Claire Foy Never Believed She'd Get To Star In 'First Man' [Interview]

Claire Foy has won two SAG Awards, a Golden Globe and, most recently, an Emmy Award for her work on Netflix’s “The Crown.” Despite that acclaim, when we spoke last week she honestly sounded shocked that she got to star in Damien Chazelle‘s latest epic, “First Man.”

“At no point did I ever consider that I would be kind of given the chance to do it. I was so honored,” Foy says recalling the moment Chazelle reached out to her about the part. And why did she think she wouldn’t land the role? “Just because it’s a Damien Chazelle film with Ryan Gosling. I mean those sort of things don’t happen very often.”

READ MORE: Damien Chazelle’s “First Man” is an immaculately crafted old-fashioned epic [Review]

The Universal Pictures release follows Neil Armstrong (Gosling) from his early days in NASA’s Astronaut program until the moment he made history as the first man to step on the moon. Foy plays Janet Shearon, Armstrong’s wife who, like her husband, is haunted by a family tragedy they simply can’t forget. As you’d expect, however, she supports Neil’s exploits even as it seems to create a distance in their relationship. Foy was a big fan of the script because of how Oscar-winning screenwriter Josh Singer framed her characters. She admits, “There were things in her that I saw that I’d like to be a bit more like that myself. I just really admired her.”

Unlike her signature role of Queen Elizabeth II on “The Crown,” most of Foy’s research in portraying Janet came from the memories of her grown children and friends.

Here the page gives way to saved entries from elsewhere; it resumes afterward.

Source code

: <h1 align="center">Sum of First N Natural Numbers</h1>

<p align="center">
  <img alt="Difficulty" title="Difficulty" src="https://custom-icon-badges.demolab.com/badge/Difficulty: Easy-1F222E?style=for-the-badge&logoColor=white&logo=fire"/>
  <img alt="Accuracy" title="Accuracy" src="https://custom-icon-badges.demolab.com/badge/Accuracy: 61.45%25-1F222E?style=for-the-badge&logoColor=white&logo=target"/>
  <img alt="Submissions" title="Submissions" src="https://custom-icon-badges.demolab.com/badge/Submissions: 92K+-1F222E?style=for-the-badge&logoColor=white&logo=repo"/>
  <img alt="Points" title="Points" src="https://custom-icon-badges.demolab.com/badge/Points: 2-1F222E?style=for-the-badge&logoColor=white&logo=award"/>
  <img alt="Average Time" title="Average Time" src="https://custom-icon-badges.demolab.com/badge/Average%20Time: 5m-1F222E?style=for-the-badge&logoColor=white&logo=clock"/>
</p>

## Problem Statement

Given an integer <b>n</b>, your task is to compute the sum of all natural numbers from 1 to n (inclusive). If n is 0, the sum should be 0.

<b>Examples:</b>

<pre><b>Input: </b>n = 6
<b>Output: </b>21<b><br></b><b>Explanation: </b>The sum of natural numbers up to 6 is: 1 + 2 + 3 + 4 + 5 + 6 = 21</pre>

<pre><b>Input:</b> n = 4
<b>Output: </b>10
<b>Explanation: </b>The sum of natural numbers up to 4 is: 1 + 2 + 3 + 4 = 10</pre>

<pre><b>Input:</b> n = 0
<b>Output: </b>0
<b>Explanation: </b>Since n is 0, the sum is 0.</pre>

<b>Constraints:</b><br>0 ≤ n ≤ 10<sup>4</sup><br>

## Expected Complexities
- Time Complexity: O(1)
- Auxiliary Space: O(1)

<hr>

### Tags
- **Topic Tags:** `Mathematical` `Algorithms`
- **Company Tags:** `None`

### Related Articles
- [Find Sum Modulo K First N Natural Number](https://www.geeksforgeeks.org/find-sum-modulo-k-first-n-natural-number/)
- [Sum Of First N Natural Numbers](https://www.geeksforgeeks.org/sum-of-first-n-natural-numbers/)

Pearson passed away in 2008.

“It’s a very pure way of getting to know somebody, I suppose, because I didn’t get a chance to speak to her myself,” Foy says. “Everything I learned was kind of surprising and kind of amazing. Her take on life and her experiences. She’d had a lot of loss in her life and she was still living and breathing and getting on with her day. Whenever that happens I find that extraordinary that people could do that.”

Unlike Chazelle’s previous films, “First Man” involved two weeks of improvised filmed rehearsal with no script.

“We just had our costumes, we had the sets, we were with the kids and we just played really and figured these characters out,” Foy recalls. “Obviously, we used the script the whole time. But they gave us room to use the script as a skeleton and know where we needed to get to and then kind of work around it.”

Foy then purposely clarifies, “It’s definitely not an improvised movie by any stretch of the imagination. But the improvisations that we were allowed to do, whether they without dialogue or with moments of dialogue, meant that they gave it color and a depth because we had to invent this family and these relationships these people were having.”

Chazelle shot a tremendous amount of footage for the film (Foy recalls it as being around 1.7 million or more feet) and that means there was a significant number of scenes or storyline that didn’t make the final cut. Needless to say, Foy is completely at peace with it.

“You never know what’s going to make it into a film. That’s the thing of being an actor, once you start shooting, it’s not yours. It never was,” Foy says. “But definitely huge chunks of the movie weren’t there, but I completely see how Damien has crafted that into the film that it now is. It wouldn’t be if he’d included everything. It wouldn’t be the film that it is.

Spoiler alert: If you don’t want to know what happened to the Armstrongs after the film you should avoid the following.

History tells us the lives of the Armstrong family took different paths. Knowing that outcome wasn’t something Foy thought of during the couple’s tough moments in the picture.

“I think we tried to stay very, very true to what they were experiencing at that time, and just because obviously they stayed together for kind of another 15 years after that or longer, it didn’t mean that it wasn’t difficult at other parts of their marriage,” Foy says.

That being said, the film ends with a reunion following Armstrong’s return from the moon that could be interpreted in different ways.

“I think the tendency a lot of the time with these kinds of things is to want to simply finish the film off and make it of all come together and everyone’s happy or everyone’s sad or there’s some kind of conclusion,” Foy says. “The point was there wasn’t a conclusion, they have to get on with their lives again. They’d been through something so traumatic together as a family that they had to then move on in whatever way they can. It wasn’t going to be easy to do that.”

Foy will also be seen this fall as Lisbeth Salander in “The Girl in the Spider’s Web,” but her fans, at least, are still basking in the glow of her semi-surprise Emmy win following the end of her two-year run on the crown. Olivia Coleman, who appears in “The Favourite” this fall, takes over the role of the Queen as the series takes another jump in time. As for that golden statue itself, well, Foy doesn’t actually have it at her home in London yet.

“My agent still has it in L.A. It’s much too heavy for me to take back on the airplane,” Foy says. “I’m sure he’s taking very good care of it, mind you.”

He better be.

“First Man” opens nationwide on Friday.